When I am finished with GHDI, I will return to Botswana and start work as a lecturer at the University of Botswana School of Medicine. As far as I know, I’m the only pediatric critical care specialist from Botswana. The university will be opening a new university teaching hospital, which has some allocated pediatric ICU beds. So essentially I’m going back to help develop the pediatric ICU and help run it and teach.

Can you share your top career goal?

I don't think of my life in terms of “career goals.” I would say though that I guess the most important thing I would like to see actualized is tertiary healthcare in Botswana—pediatric tertiary healthcare. I think that my work stems from a deep belief that every life matters. I really, really believe this. And I think that if every life matters then every disease matters, and if every disease matters, then every death matters. I think that we tend to address different diseases with different intensity, and we tend to put resources toward what we think matters or toward what gives us greatest outputs or returns on investments.

For example, in Botswana, diarrhea and pneumonia kill 36% of children. HIV/AIDS kills around 10% or less. But the resource allocation to HIV/AIDS is astronomical compared to the actual killers, diarrhea and pneumonia. And that bothers me. I really think healthcare shouldn’t be about what is of greatest interest to us or what we can get out of our work or research, it should be about how to best cater to the needs of our patients. Placing a tag on the lives of our patients bothers me a lot. When we’re talking about return on investment and cost effectiveness in reference to lives, it bothers me. 

My greatest desire would be for everyone to be viewed as equally important and for tertiary healthcare to be built alongside the primary healthcare that already exists in Botswana.

What is the biggest challenge you face in meeting your goal?

The biggest challenge I think is health equity: who matters and why do they matter? In Botswana, everyone strives to be old because the old are respected and revered. And systems reflect that, we don’t have a pediatric ICU, we don’t have specialized pediatric critical care services. We give value to certain groups of people over others. Short term, a child’s life you save is not going to contribute to society, to GDP. How do you measure the short-term return on investment of saving a child’s life? How do I make every life matter? How do you make people believe that every life matters and that it’s actually worth it? I think people talk about critical care based on returns on investment, but we look to the money because we don’t actually believe that those lives are worth saving. To say that critical care wouldn’t work in the non-western world is flawed.
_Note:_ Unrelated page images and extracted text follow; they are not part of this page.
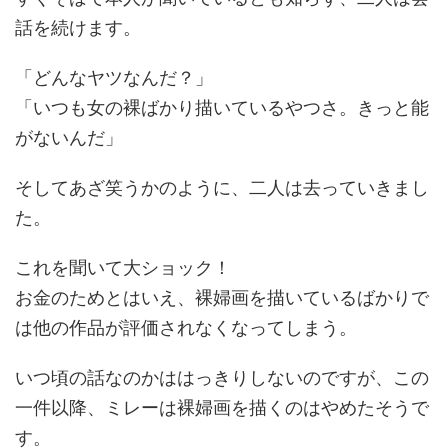
話を続けます。
「どんなヤツなんだ？」
「いつも女の裸ばかり描いているやつさ。きっと能
がないんだ」
そしてあざ笑うかのように、二人は去っていきまし
た。
これを聞いて大ショック！
お金のためとはいえ、裸婦画を描いているばかりで
は他の作品が評価されなくなってしまう。
いつ頃の話なのかははっきりしないのですが、この
一件以降、ミレーは裸婦画を描くのはやめたそうで
す。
What impact do you think GHDI will have on your career?

For me, what’s been important is the relationships I’ve formed. You can’t bring about meaningful impact without others. “If you want to go quickly, go alone; if you want to go far, go together.” That’s an African proverb. I think that the relationships have been the most important, just knowing people you can bounce ideas off of and collaborate with.

What do you find most satisfying about your work?

Regardless of the outcome, I want families to know that somebody cared, someone tried, in one of the darkest times of their lives. A family knowing that someone was there and that someone tried, that’s it, that’s important. I think too often in the non-western world we give up because we’ve been told, “You can’t do critical care here.” So we just watch children die because somebody said, “You can’t have a pediatric ICU in Botswana,” which is horrible. Who decided that? 

What advice would you give to someone just starting out in health care in your country?

Don’t do it if you’re not sure you want to do it. Medicine consumes your life. You’re living in the suffering of others, and you’re not an invited guest. You enter into the suffering of others uninvited but essential to their journey, and if you’re not sure you want to be in the space, you shouldn’t be in that space, because it’s a sacred space. When people are sick, it’s a very vulnerable and tender time, and it’s an honor to be in that space with families.